Compiler: GNU ld (GNU Binutils for Ubuntu) 2.38) gcc 11.4.0
C++ standard: C++20
MPI v4.0: MPICH Version: 3.3.2
MPICH Release date: Tue Nov 12 21:23:16 CST 2019

Installed packages:
ASPHERE BOCS BODY BPM BROWNIAN CG-SPICA CLASS2 COLLOID CORESHELL DIELECTRIC
DIFFRACTION DIPOLE DPD-BASIC DPD-MESO
DPD-REACT DPD-SMOOTH DRUDE EFF
EXTRA-COMPUTE EXTRA-DUMP EXTRA-FIX EXTRA-PAIR FEP GPUGRANULAR INTEL INTERLAYER KOKKOS MANIFOLD MANYBODY MC
MEAM MESONT MGPT MISC ML-IAP ML-RANN ML-SNAP MOFFF MOLECULE OPENMP OPT ORIENT
PERI PHONON PLUGIN PTM QEQ QTB REACTION
REAXFF REPLICA RIGID SHOCK SMTBQ SPH
SPIN SRD TALLY UEF VORONOI YAFF

I’m sorry. I really don’t know how to obtain some data.Hope their absence will not affect the analysis.

GPU is compiled for mixed precision. But I do not know how to set the precision of KOKKOS package .

Looking forward to your reply.

Input file is in.implant in your case.

This is useless. It is important to see the entire file.

Not in this case.

The problem is that you are trying to use a feature that does not exist in your version of LAMMPS. It is too old. You need: Release Stable release 2 August 2023 · lammps/lammps · GitHub
So when you are requesting to run MEAM on the GPU, it is not done, but the CPU version is used.

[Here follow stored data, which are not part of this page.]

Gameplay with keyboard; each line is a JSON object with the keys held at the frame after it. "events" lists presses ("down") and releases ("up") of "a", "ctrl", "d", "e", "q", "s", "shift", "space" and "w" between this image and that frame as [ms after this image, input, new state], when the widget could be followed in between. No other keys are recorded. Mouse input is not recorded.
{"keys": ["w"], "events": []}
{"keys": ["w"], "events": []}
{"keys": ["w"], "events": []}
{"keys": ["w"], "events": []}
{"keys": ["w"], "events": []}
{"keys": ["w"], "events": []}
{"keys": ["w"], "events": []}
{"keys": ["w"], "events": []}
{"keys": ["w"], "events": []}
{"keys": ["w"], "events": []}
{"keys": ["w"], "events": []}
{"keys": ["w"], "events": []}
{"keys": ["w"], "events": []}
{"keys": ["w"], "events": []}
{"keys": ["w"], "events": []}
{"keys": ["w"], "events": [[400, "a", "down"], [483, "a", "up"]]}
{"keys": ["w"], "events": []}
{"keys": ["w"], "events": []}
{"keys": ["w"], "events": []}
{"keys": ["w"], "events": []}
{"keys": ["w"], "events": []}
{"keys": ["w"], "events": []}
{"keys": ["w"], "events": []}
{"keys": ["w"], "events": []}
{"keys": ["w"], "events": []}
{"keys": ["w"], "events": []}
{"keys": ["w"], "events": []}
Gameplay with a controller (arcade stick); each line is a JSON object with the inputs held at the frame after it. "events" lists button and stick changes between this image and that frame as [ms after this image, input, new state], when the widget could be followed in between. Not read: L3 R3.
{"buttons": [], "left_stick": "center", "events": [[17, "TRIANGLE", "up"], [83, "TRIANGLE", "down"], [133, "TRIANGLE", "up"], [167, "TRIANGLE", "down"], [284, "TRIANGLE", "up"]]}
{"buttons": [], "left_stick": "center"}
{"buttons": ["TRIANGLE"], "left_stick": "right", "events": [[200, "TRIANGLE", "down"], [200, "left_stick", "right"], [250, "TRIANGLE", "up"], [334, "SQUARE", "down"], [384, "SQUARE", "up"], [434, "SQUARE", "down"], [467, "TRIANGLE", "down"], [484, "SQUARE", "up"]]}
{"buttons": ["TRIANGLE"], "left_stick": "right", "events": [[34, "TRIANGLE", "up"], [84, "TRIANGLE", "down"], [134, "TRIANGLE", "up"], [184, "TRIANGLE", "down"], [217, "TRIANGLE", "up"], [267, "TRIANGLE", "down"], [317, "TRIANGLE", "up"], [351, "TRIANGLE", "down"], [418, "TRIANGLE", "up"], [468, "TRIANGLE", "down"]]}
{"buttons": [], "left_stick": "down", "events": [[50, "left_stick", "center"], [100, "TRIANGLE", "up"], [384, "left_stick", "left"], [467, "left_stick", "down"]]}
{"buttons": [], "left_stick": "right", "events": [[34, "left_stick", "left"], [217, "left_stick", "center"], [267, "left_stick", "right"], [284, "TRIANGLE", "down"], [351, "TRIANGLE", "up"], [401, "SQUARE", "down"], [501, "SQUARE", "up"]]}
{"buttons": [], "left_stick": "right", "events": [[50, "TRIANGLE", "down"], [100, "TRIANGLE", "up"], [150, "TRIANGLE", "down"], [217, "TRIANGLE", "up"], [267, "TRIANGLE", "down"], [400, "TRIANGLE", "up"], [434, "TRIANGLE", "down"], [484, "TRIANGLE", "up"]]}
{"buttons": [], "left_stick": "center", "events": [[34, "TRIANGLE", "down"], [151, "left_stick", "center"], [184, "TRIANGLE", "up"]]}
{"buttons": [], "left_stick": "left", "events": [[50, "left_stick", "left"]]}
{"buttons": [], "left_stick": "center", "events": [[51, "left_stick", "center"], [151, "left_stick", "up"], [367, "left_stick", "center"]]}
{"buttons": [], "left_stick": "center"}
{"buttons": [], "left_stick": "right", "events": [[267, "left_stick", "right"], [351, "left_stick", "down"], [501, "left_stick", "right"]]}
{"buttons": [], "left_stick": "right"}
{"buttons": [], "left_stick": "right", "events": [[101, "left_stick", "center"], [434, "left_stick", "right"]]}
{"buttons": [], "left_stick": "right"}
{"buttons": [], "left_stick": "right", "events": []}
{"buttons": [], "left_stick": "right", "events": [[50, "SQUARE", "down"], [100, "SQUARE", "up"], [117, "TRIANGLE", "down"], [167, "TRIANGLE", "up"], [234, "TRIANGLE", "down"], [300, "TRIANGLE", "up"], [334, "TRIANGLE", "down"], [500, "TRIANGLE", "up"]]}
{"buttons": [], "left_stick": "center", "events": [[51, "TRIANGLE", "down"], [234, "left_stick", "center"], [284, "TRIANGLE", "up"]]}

You cannot. I already said that KOKKOS only supports double precision and thus your GPU is not very suitable for that due to its significantly reduced number of double precision units compared with the data center GPUs.

Thanks for your reply. I will try again by the new version.

The performance summary does not show any GPU usage statistics.

One basic piece of information you haven’t considered (or told us you have considered) is that tersoff/zbl has a GPU variant, as well as a Kokkos variant (as the manual says) while meam only has a Kokkos variant (as the manual again says). So you simply won’t be getting good speed for meam on your GPU.

From a scientific viewpoint, it seems very strange to compare results from two entirely different force fields, unless they are completely separate studies you’re running. Different force fields have different assumptions, approximations and underlying mathematical models, so it’s very difficult for you to know if any difference you see between both simulations is because of the materials’ difference, or simply the different force fields.

I made the comparison between different functions to demonstrate how slow the calculation speed under the meam potential function is for me. I think the slow speed is caused by the type of potential function. I have also seen that although the mean potential function is slow, it is not so slow.

The meam potential function have no GPU variant. Dose it means that GPU is not used in my calculations?